Answer 4 · 2023-08-28T19:36:26.000Z

Nicholas,

Also, I'd love to benchmark this feature on realistic (randomly generated) data.

What would be a good # of individuals (iid_count) and # snp (sid_count) for the Bed file benchmark? What would be a interesting # of individuals and SNPs for each read?
Do you expect to read the data into an int8, float32, or float64 value?
Carl

Answer 5 · 2023-10-29T23:42:41.000Z

@quattro
I have some time to work on this. Let me know if the feature is still of interest. If so,

I'd love to benchmark this feature on realistic (randomly generated) data.
What would be a good # of individuals (iid_count) and # snp (sid_count) for the Bed file benchmark? What would be a interesting # of individuals and SNPs for each read?

Do you expect to read the data into an int8, float32, or float64 value?

-- Carl

Answer 6 · 2023-10-30T17:00:58.000Z

Hi @CarlKCarlK , that's fantastic to hear. As a starter benchmark, would it be possible to have data comparable to ~500-1000 individuals and ~ 50k SNPs? I'm expecting to keep data in int8 format to minimize memory footprint low.

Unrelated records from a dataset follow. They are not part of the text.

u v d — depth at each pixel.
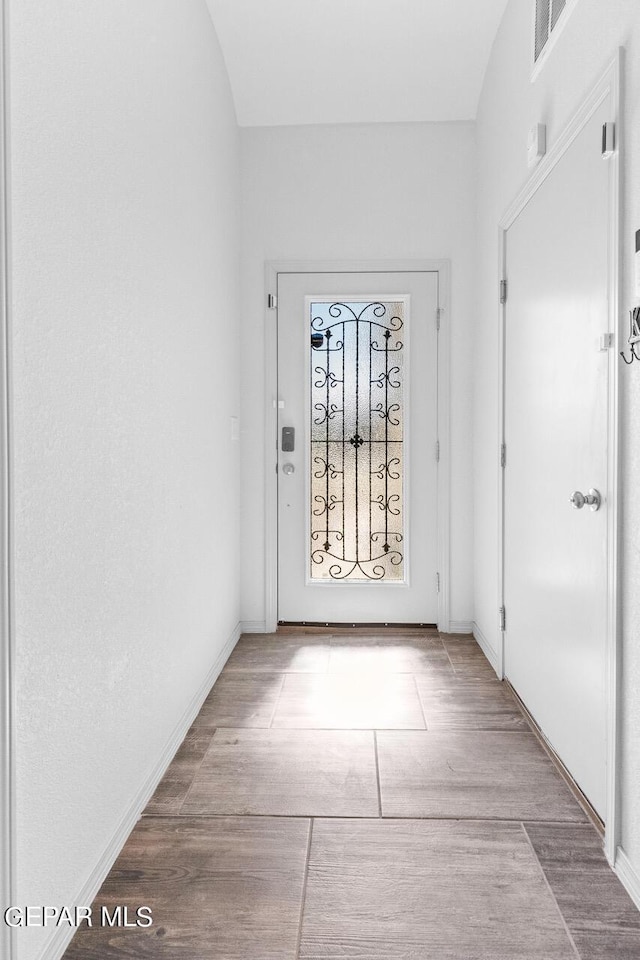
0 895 1.06
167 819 1.78
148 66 1.83
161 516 1.97
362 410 3.55
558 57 2.03
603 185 1.67
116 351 1.58
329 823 1.76
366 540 3.56
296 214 3.49
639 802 1.47
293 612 3.57
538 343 2.28
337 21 2.76
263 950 1.31
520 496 2.53
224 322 3.03
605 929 1.38
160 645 1.98
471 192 3.45
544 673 2.22
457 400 3.48
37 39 1.17
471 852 1.63
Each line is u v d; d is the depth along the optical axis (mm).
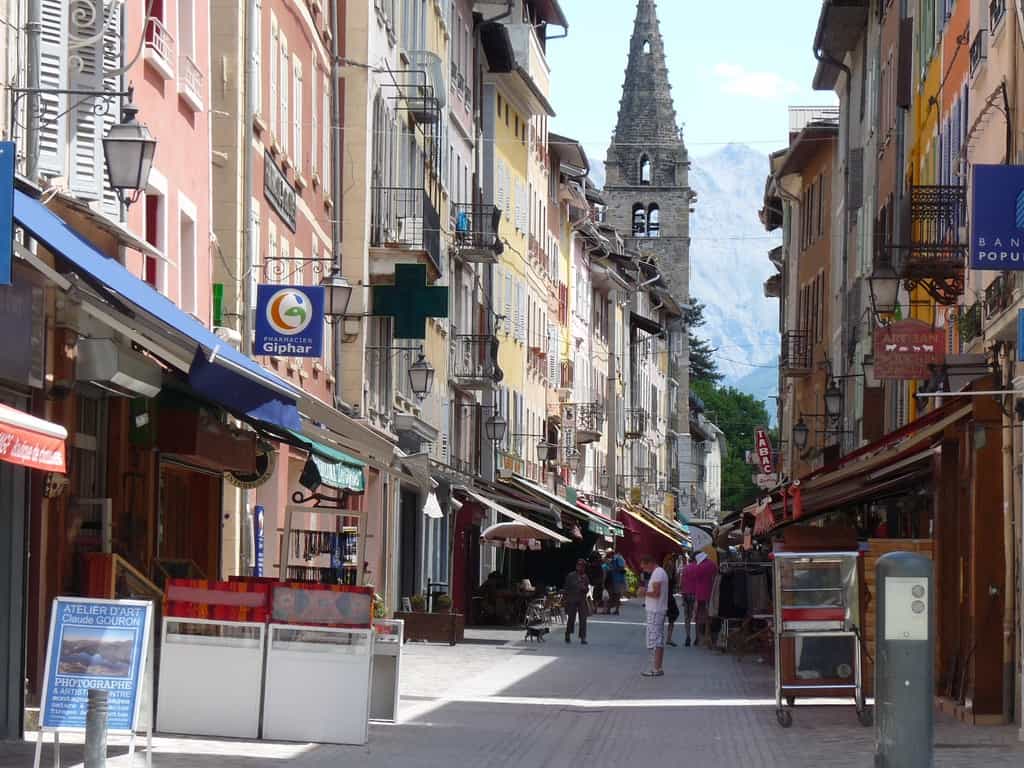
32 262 14203
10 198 12852
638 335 112500
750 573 39438
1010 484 21938
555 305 82188
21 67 17203
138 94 21766
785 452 71125
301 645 17766
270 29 32000
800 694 21375
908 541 23781
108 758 15367
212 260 28641
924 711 14609
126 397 21453
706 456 150750
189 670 17828
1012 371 22188
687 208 134500
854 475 28469
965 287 27219
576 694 26375
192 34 25125
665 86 136125
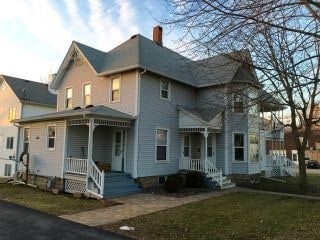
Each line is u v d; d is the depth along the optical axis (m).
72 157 15.16
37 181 16.38
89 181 13.23
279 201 12.20
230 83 7.51
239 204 11.41
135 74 15.59
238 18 5.00
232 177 18.56
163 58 18.23
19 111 26.27
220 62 6.79
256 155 19.72
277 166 25.03
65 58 18.95
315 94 11.09
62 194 13.97
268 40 7.25
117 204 11.40
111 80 16.72
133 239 6.95
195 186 16.20
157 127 16.48
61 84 19.86
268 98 6.62
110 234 7.33
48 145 16.14
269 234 7.43
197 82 18.92
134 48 16.83
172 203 11.63
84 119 13.90
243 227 8.02
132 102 15.51
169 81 17.52
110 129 16.81
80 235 7.21
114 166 16.27
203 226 8.10
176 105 17.95
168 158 17.12
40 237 6.98
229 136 18.59
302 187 15.91
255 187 17.12
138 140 15.27
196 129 17.20
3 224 8.14
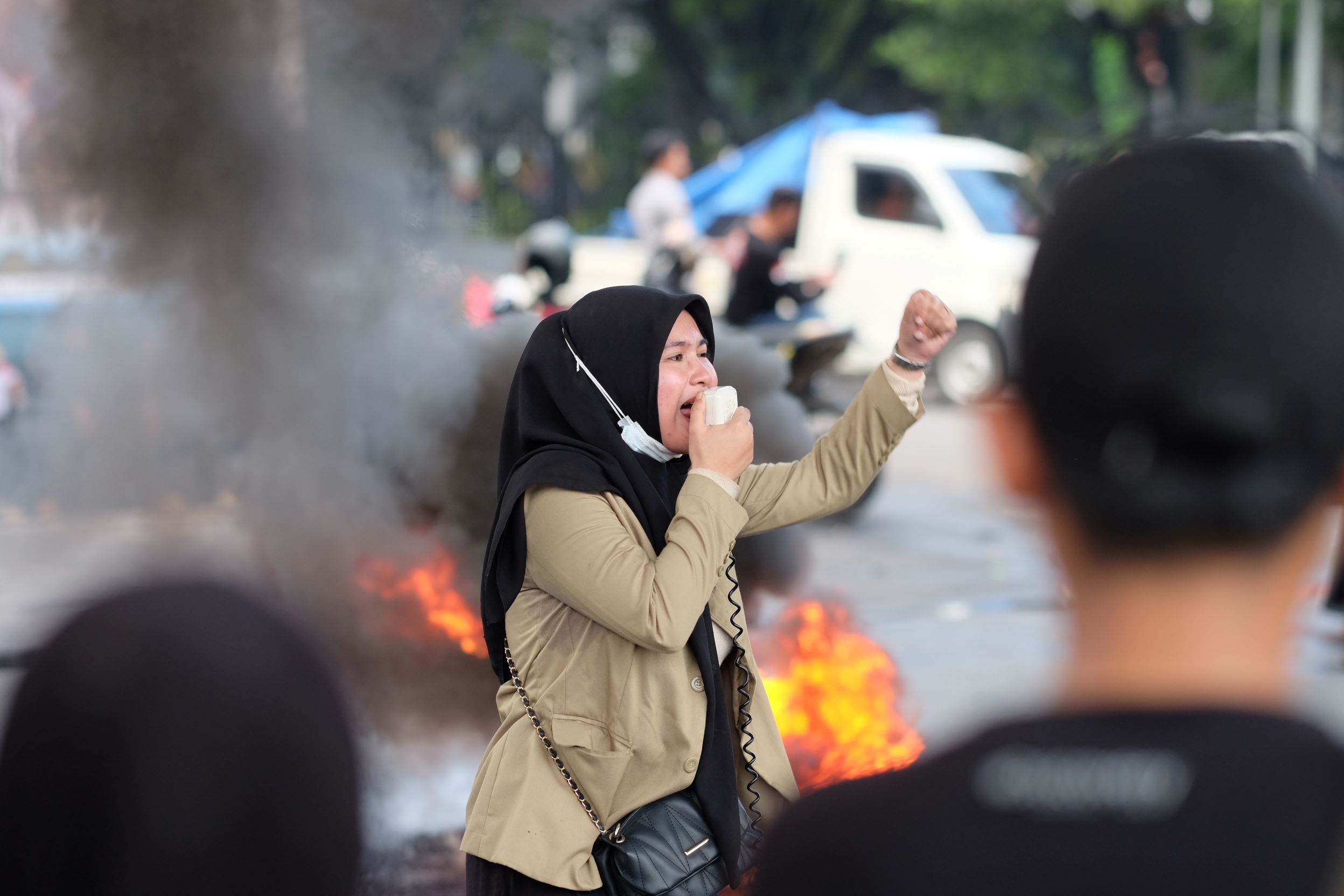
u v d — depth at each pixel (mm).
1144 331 3457
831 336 28625
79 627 3814
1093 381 3486
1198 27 84812
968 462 33906
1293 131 3807
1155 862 3309
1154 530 3467
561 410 8117
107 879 3598
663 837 7641
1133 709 3436
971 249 42875
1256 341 3406
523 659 7988
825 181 45531
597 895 7652
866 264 44531
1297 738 3361
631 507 7949
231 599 3980
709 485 7688
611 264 50375
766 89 96000
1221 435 3395
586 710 7793
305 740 3844
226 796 3682
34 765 3682
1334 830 3314
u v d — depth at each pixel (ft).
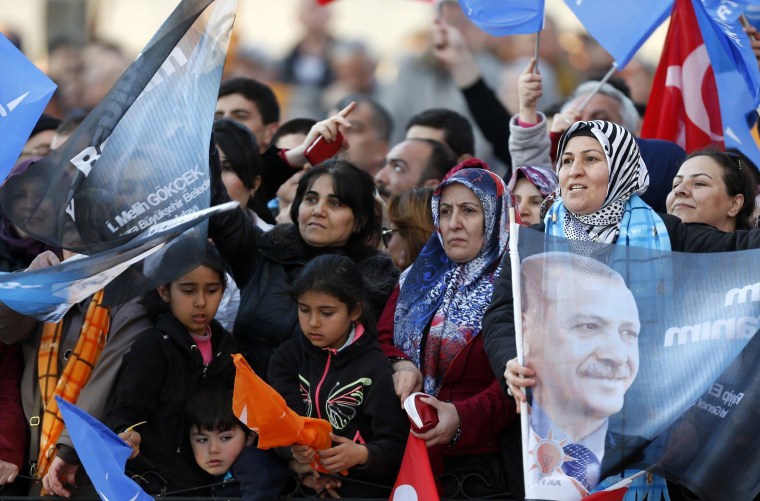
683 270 38.42
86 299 45.32
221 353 43.78
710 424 37.96
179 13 41.16
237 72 91.66
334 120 50.29
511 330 39.47
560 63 87.51
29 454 44.11
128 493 38.81
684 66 53.31
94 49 91.09
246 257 45.80
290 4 92.53
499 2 48.65
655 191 48.01
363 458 40.06
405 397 40.96
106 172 40.70
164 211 40.93
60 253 46.75
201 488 41.57
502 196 43.62
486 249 43.60
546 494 36.81
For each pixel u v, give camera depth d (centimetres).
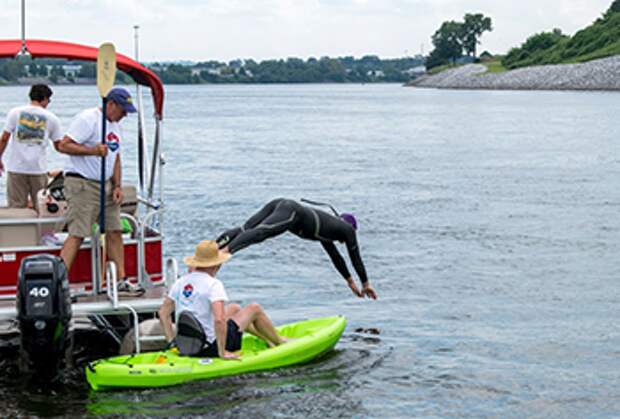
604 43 14562
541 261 1581
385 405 890
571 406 898
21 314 865
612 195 2406
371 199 2344
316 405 880
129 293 963
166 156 3544
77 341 1045
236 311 991
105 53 914
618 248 1689
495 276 1472
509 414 875
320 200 2317
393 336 1137
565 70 13725
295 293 1365
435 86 19000
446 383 959
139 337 947
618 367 1020
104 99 916
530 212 2119
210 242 938
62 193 987
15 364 967
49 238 980
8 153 1045
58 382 919
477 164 3294
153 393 890
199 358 932
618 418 867
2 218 960
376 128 5678
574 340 1123
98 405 858
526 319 1220
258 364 957
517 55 17300
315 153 3791
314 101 11800
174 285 939
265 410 861
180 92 18738
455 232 1856
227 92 18562
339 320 1086
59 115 4941
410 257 1617
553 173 2967
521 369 1011
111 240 963
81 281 973
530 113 7231
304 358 1006
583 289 1385
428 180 2781
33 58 991
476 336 1138
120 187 951
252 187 2573
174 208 2148
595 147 4031
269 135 4975
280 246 1692
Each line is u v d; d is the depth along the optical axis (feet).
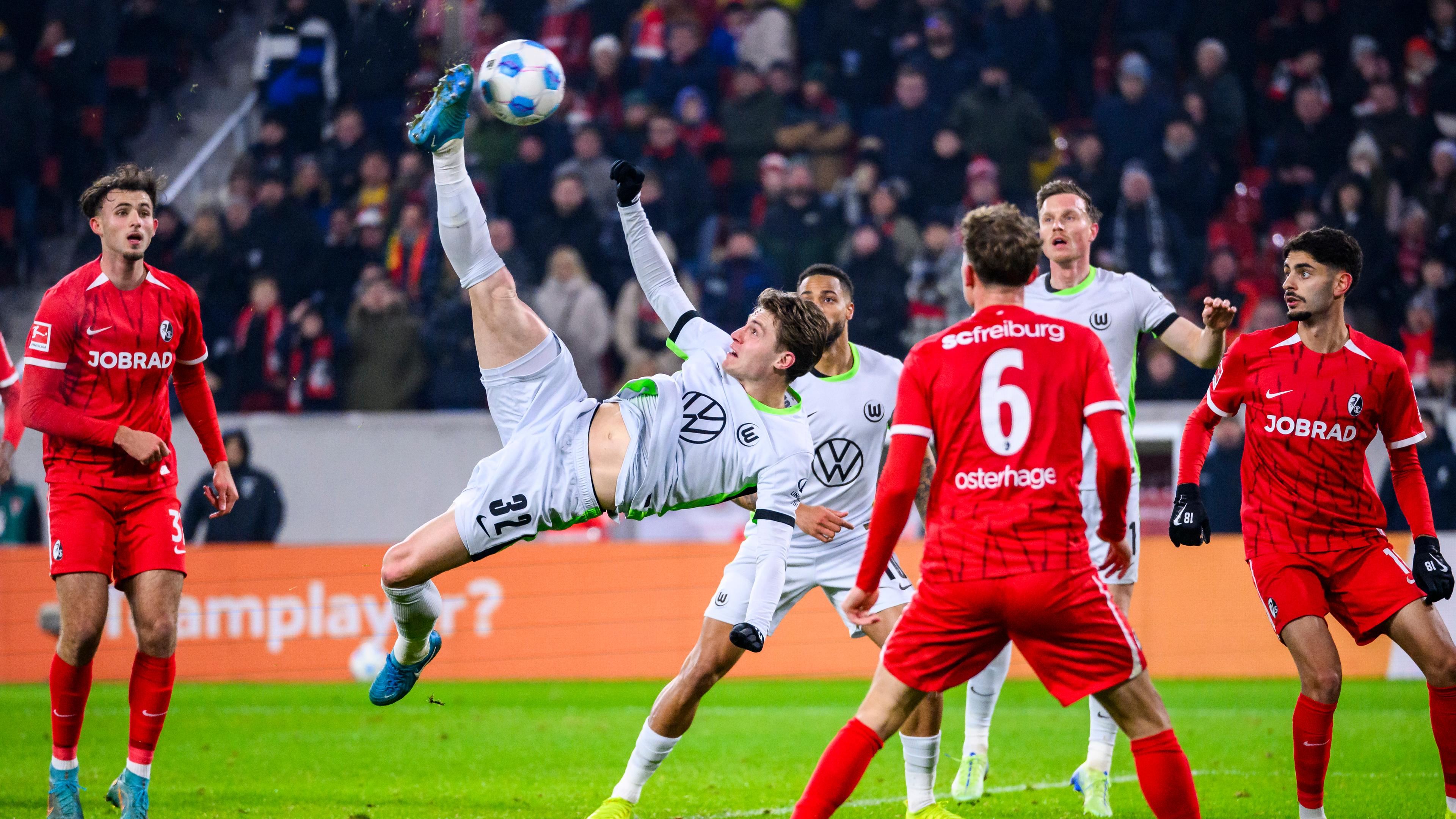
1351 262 34.76
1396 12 100.89
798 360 33.45
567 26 105.09
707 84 101.71
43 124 99.25
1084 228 42.04
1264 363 36.04
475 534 32.55
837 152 96.84
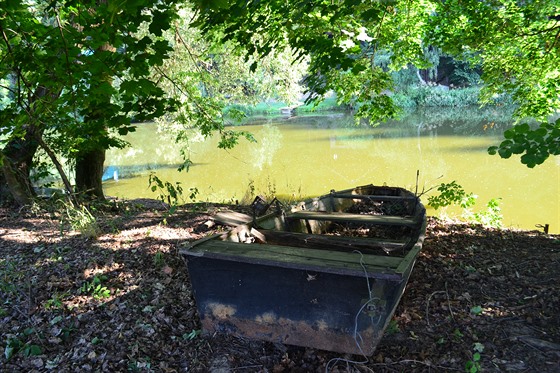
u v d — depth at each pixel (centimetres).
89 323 461
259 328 397
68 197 839
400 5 777
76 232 721
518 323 416
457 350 383
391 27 785
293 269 372
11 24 366
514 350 377
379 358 380
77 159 915
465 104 3653
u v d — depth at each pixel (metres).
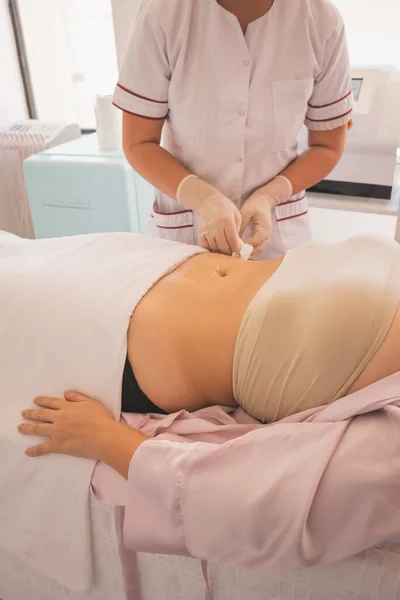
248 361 0.95
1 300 1.07
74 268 1.11
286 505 0.74
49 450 0.94
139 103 1.32
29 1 2.63
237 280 1.07
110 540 0.94
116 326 0.99
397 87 1.70
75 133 2.55
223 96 1.27
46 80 2.81
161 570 0.93
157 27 1.22
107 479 0.91
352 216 2.20
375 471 0.75
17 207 2.59
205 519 0.78
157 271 1.09
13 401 1.02
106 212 1.96
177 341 0.99
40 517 0.98
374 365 0.86
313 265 1.02
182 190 1.31
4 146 2.47
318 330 0.89
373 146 1.78
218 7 1.21
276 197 1.37
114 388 0.98
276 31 1.24
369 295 0.89
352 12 1.97
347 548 0.75
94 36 2.65
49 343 1.02
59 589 1.08
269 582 0.85
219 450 0.81
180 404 1.03
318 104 1.39
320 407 0.88
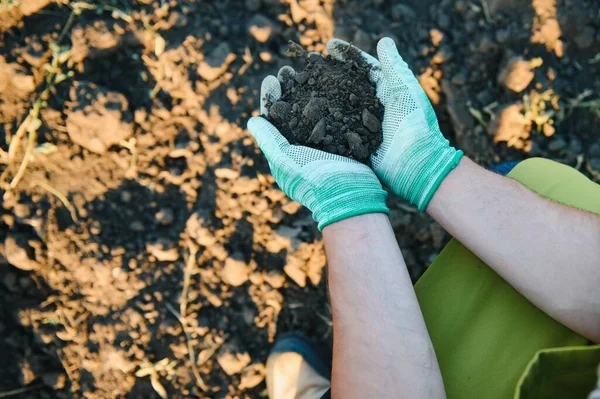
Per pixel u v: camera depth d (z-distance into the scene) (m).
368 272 1.04
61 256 1.87
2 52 1.86
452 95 1.90
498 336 1.05
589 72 1.90
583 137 1.90
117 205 1.89
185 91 1.89
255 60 1.91
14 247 1.83
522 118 1.87
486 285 1.10
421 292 1.16
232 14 1.92
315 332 1.89
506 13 1.89
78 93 1.85
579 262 0.95
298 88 1.37
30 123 1.86
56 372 1.86
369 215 1.12
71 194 1.88
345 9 1.91
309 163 1.21
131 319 1.87
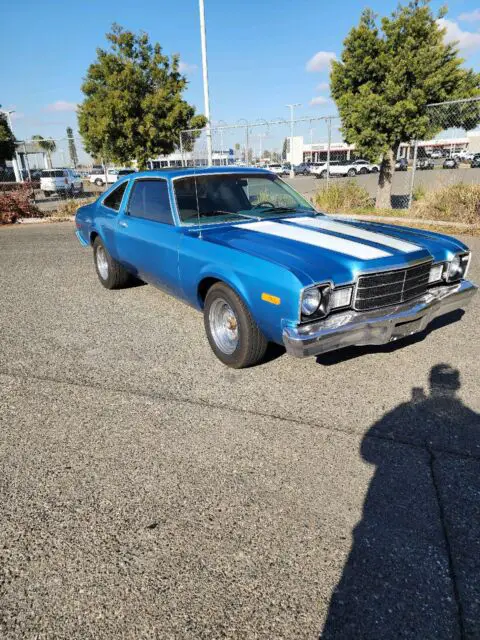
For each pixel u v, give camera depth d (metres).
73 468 2.65
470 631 1.73
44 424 3.09
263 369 3.79
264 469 2.62
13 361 4.05
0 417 3.18
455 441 2.84
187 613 1.80
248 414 3.16
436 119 10.89
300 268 3.01
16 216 14.48
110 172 34.03
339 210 12.35
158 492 2.45
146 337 4.55
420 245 3.66
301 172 43.97
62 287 6.49
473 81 10.63
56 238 11.14
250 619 1.77
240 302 3.43
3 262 8.38
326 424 3.04
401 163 37.06
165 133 15.96
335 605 1.83
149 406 3.29
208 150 15.05
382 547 2.09
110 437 2.94
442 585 1.91
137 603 1.84
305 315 2.98
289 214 4.46
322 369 3.78
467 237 9.18
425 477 2.53
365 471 2.59
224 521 2.25
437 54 10.36
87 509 2.34
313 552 2.07
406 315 3.29
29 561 2.04
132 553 2.07
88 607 1.83
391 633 1.72
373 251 3.36
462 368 3.75
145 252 4.61
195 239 3.81
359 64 11.02
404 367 3.79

Answer 7 · 2023-11-01T16:36:59.000Z

Some interesting-to-me observations

Sparse matrices require a dependency on scipy (not just numpy), so I may try to make this feature optional.
A csc_sparse matrix uses one int32 per non-zero value to represent each value's row index (the "indices" field). So, when the data is an int8, the "indices" field is the main use of memory, For example, a 1000 x 50K CSC uses 7.7 MBytes, of which 6 MB is the "indicies" field. That suggests that if you're reading chucks from a 1000 x 50K bed file that is 97% zeros, a reasonable chuck size would be 1000 individuals x 5000 SNPs x int8, so 5 MB chucks. That makes each chunk about the same size as the final data.

Answer 8 · 2023-11-05T01:18:26.000Z

@quattro ,

Thanks again for your suggestion. I'm enjoying learning about sparse matrices.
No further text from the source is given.